Bild: Ein Gips als Zeichen des Protests: Lady Bird (l.) neben ihrer Freundin
Es gibt kaum ein Wesen, das filmisch so gut erforscht ist wie der Teenager,
vor allem in seiner amerikanischen Ausprägung. Die wesentlichen Etappen
seines Lebens, wie erstes Marihuana, erster Sex und erste
Alkoholüberdosierungen, sind den Kinozuschauern weltweit genauso vertraut
wie die Institution des Highschool-Abschlussballs, „Prom“ genannt, oder
auch die „College-Tour“, die man mit den Eltern unternimmt, um potenzielle
Weiterbildungsstätten in den Blick zu nehmen.
In diese falsche Vertrautheit hinein begibt sich Greta Gerwig in ihrer
ersten selbst verantworteten Regiearbeit nach eigenem Drehbuch. Auch ihre
Heldin, die 17-jährige Christine (Saoirse Ronan), die ihrer Umgebung
abverlangt, sie „Lady Bird“ zu nennen, durchläuft ein paar der üblichen
Stadien des „Coming of Age“-Prozesses, etwa erste Bühnen- und
Jungserfahrungen. Aber das wahre Interesse des Films liegt anderswo: bei
dem ebenso selbstverständlichen wie unglamourösesten aller
Teenagerkonflikte, dem schwierigen Verhältnis zur Mutter.
================================
Beantworten Sie die folgenden Fragen zum Text über den Film „Lady Bird“.
1. Wie wird die Institution des Highschool-Abschlussballs im Text genannt?
2. Wie alt ist die Heldin Christine?
3. Worin liegt laut Text das wahre Interesse des Films?

GESPEICHERTE DATEN ::
================================
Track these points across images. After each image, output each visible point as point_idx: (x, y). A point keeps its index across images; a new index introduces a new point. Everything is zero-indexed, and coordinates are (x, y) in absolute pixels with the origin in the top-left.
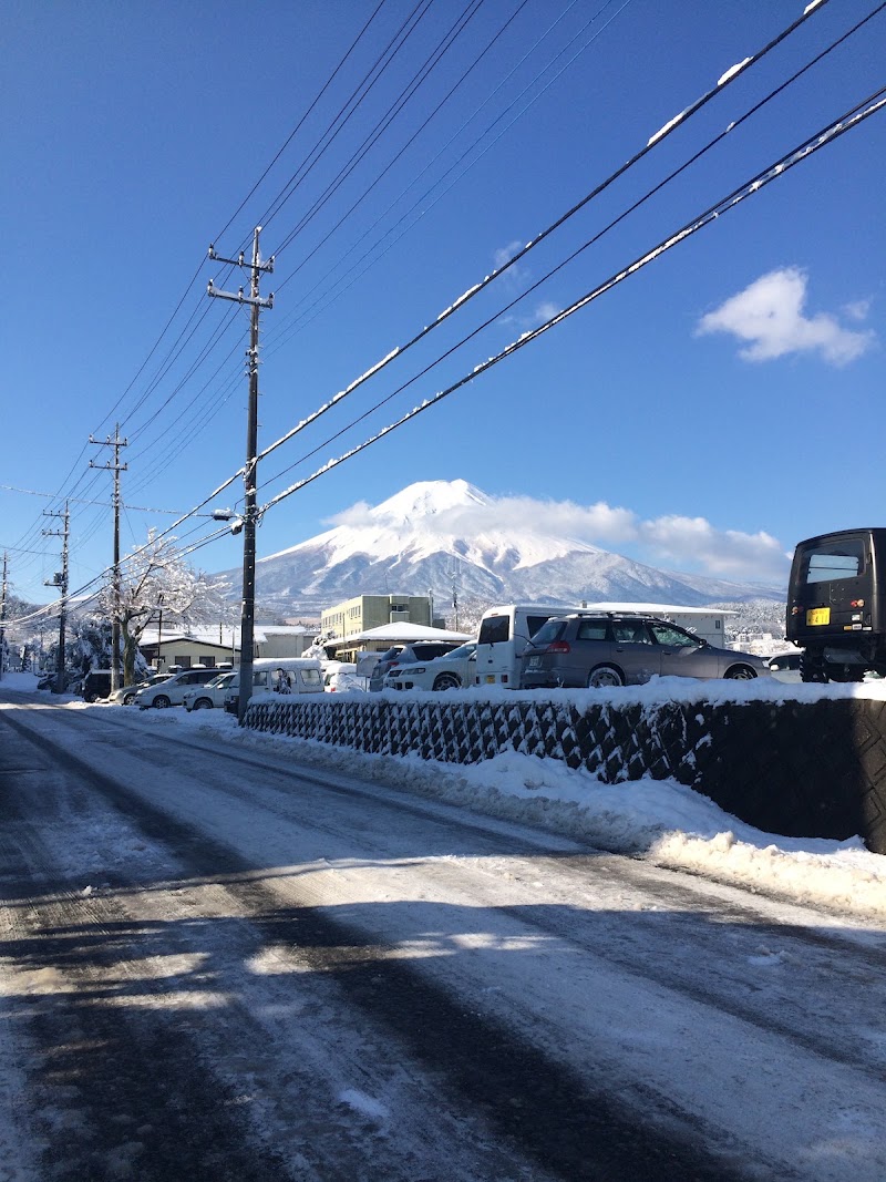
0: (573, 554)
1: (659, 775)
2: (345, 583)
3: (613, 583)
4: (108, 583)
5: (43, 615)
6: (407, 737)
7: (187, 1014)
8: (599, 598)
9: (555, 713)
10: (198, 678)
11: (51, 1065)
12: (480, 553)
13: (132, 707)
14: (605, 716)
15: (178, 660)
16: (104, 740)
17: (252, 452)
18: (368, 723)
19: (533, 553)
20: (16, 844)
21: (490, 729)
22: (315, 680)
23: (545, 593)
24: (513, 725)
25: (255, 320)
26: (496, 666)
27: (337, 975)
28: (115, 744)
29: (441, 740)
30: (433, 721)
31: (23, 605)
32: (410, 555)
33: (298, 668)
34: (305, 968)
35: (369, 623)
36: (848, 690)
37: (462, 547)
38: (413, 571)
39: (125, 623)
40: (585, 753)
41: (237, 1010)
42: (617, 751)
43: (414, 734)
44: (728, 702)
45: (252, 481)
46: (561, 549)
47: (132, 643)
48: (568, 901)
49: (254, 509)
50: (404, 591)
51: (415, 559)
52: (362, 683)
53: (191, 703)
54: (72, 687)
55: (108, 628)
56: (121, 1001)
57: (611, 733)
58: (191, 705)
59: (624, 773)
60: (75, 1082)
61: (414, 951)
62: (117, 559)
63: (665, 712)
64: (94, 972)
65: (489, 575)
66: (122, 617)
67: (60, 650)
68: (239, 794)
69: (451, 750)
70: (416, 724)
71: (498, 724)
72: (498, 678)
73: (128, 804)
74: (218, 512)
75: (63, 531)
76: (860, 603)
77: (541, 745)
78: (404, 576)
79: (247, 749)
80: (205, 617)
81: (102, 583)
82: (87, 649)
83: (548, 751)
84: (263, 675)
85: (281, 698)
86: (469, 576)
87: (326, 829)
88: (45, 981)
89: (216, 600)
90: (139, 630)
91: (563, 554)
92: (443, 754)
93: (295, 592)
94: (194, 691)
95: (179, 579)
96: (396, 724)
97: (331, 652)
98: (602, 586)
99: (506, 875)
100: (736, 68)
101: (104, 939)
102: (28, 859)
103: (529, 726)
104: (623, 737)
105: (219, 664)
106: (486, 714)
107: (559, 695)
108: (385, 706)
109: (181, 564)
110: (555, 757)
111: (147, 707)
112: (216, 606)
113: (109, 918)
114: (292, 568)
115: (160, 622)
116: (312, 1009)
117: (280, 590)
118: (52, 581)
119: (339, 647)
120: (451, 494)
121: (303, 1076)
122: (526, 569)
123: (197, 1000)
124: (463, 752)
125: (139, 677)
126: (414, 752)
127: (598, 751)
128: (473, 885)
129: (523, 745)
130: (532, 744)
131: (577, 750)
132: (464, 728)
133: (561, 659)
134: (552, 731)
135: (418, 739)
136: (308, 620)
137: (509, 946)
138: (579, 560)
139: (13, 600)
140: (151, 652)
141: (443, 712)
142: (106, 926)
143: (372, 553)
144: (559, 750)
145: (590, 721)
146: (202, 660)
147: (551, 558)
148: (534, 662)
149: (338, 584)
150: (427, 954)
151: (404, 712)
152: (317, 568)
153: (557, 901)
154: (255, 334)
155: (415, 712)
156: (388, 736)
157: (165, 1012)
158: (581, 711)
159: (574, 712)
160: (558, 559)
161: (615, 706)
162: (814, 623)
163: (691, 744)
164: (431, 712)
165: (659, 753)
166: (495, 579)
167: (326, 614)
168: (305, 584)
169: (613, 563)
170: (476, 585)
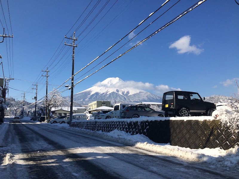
0: (140, 92)
1: (140, 134)
2: (94, 98)
3: (148, 98)
4: (45, 99)
5: (32, 105)
6: (100, 128)
7: (52, 166)
8: (145, 101)
9: (124, 123)
10: (63, 117)
11: (32, 172)
12: (121, 92)
13: (49, 123)
14: (132, 123)
15: (59, 114)
16: (43, 129)
17: (73, 74)
18: (93, 125)
19: (132, 92)
20: (26, 146)
21: (114, 126)
22: (85, 118)
23: (135, 100)
24: (118, 125)
25: (74, 49)
26: (117, 115)
27: (76, 162)
28: (45, 130)
29: (105, 128)
30: (104, 125)
31: (28, 103)
32: (107, 92)
33: (81, 115)
34: (72, 161)
35: (98, 106)
36: (169, 118)
37: (118, 91)
38: (108, 96)
39: (48, 107)
40: (129, 130)
41: (60, 165)
42: (134, 130)
43: (101, 127)
44: (151, 121)
45: (73, 79)
46: (138, 91)
47: (50, 110)
48: (117, 152)
49: (73, 85)
50: (106, 100)
51: (108, 93)
52: (93, 118)
53: (61, 122)
54: (37, 119)
55: (45, 108)
56: (42, 165)
57: (133, 126)
58: (61, 123)
59: (135, 133)
60: (35, 173)
61: (89, 159)
62: (47, 94)
63: (142, 122)
64: (39, 162)
65: (123, 97)
66: (48, 105)
67: (35, 112)
68: (67, 138)
69: (107, 130)
70: (101, 125)
71: (115, 125)
72: (117, 117)
73: (46, 139)
74: (66, 85)
75: (36, 88)
76: (172, 104)
77: (122, 129)
78: (106, 97)
79: (70, 131)
80: (65, 105)
81: (44, 99)
82: (40, 112)
83: (123, 130)
84: (75, 117)
85: (77, 121)
86: (119, 97)
87: (81, 143)
88: (31, 163)
89: (67, 102)
90: (51, 108)
91: (138, 92)
92: (106, 131)
93: (84, 100)
94: (61, 120)
95: (59, 98)
96: (98, 125)
97: (90, 112)
98: (146, 98)
99: (109, 149)
100: (152, 14)
101: (41, 158)
102: (28, 148)
103: (120, 125)
104: (135, 127)
105: (67, 115)
106: (113, 123)
107: (125, 120)
108: (96, 122)
109: (59, 95)
110: (124, 131)
111: (52, 123)
112: (67, 103)
113: (42, 155)
114: (83, 95)
115: (55, 106)
116: (71, 165)
117: (81, 100)
118: (34, 98)
119: (91, 111)
120: (116, 80)
121: (68, 172)
122: (131, 95)
123: (54, 164)
124: (109, 130)
125: (51, 117)
126: (101, 131)
127: (131, 130)
128: (103, 150)
129: (119, 129)
130: (121, 128)
131: (128, 129)
132: (109, 126)
133: (127, 113)
134: (124, 126)
135: (101, 128)
136: (86, 106)
137: (104, 158)
138: (142, 93)
139: (26, 102)
140: (54, 112)
141: (106, 123)
142: (41, 156)
143: (100, 92)
144: (125, 130)
145: (130, 124)
146: (64, 114)
147: (136, 93)
148: (123, 114)
149: (92, 98)
150: (91, 159)
151: (99, 123)
152: (88, 95)
153: (115, 152)
154: (74, 52)
155: (101, 123)
156: (96, 128)
157: (49, 166)
158: (128, 123)
159: (127, 123)
160: (137, 93)
161: (134, 121)
162: (166, 107)
163: (145, 128)
164: (104, 123)
165: (141, 129)
166: (124, 97)
167: (89, 104)
168: (86, 99)
169: (148, 94)
170: (121, 99)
================================
ANTWORT ::
1. „Prom“
2. 17 Jahre
3. Im schwierigen Verhältnis zur Mutter